# [Instructions for the task]
Quote the data verbatim, beginning with the line that contains "locality: Maynas. Dtto." and continuing through the final line of the data.

____________________

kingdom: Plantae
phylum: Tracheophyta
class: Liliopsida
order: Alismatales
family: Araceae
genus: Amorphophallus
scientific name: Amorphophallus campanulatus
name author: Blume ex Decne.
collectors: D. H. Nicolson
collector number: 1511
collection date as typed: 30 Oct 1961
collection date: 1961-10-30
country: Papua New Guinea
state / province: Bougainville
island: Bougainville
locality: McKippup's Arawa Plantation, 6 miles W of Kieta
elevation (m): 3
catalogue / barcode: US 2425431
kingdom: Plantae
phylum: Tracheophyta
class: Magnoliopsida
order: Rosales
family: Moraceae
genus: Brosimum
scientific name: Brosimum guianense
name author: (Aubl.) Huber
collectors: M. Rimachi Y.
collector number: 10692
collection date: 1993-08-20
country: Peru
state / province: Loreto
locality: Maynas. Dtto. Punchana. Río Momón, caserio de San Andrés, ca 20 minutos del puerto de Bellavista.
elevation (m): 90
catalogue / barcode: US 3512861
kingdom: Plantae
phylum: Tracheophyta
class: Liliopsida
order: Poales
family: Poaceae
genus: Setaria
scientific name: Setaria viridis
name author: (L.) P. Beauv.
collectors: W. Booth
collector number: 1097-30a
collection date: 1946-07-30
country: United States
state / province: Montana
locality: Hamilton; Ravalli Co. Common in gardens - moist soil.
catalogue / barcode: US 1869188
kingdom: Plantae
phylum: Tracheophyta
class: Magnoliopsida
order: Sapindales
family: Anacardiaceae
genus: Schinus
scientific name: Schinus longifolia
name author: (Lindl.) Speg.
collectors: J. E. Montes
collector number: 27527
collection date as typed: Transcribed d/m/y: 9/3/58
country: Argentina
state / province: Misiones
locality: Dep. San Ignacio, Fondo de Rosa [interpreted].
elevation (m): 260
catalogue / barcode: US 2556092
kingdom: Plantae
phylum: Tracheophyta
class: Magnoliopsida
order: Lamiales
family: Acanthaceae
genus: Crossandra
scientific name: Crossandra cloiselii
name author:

____________________

# [Output for this task]
locality: Maynas. Dtto. Punchana. Río Momón, caserio de San Andrés, ca 20 minutos del puerto de Bellavista.
elevation (m): 90
catalogue / barcode: US 3512861
kingdom: Plantae
phylum: Tracheophyta
class: Liliopsida
order: Poales
family: Poaceae
genus: Setaria
scientific name: Setaria viridis
name author: (L.) P. Beauv.
collectors: W. Booth
collector number: 1097-30a
collection date: 1946-07-30
country: United States
state / province: Montana
locality: Hamilton; Ravalli Co. Common in gardens - moist soil.
catalogue / barcode: US 1869188
kingdom: Plantae
phylum: Tracheophyta
class: Magnoliopsida
order: Sapindales
family: Anacardiaceae
genus: Schinus
scientific name: Schinus longifolia
name author: (Lindl.) Speg.
collectors: J. E. Montes
collector number: 27527
collection date as typed: Transcribed d/m/y: 9/3/58
country: Argentina
state / province: Misiones
locality: Dep. San Ignacio, Fondo de Rosa [interpreted].
elevation (m): 260
catalogue / barcode: US 2556092
kingdom: Plantae
phylum: Tracheophyta
class: Magnoliopsida
order: Lamiales
family: Acanthaceae
genus: Crossandra
scientific name: Crossandra cloiselii
name author:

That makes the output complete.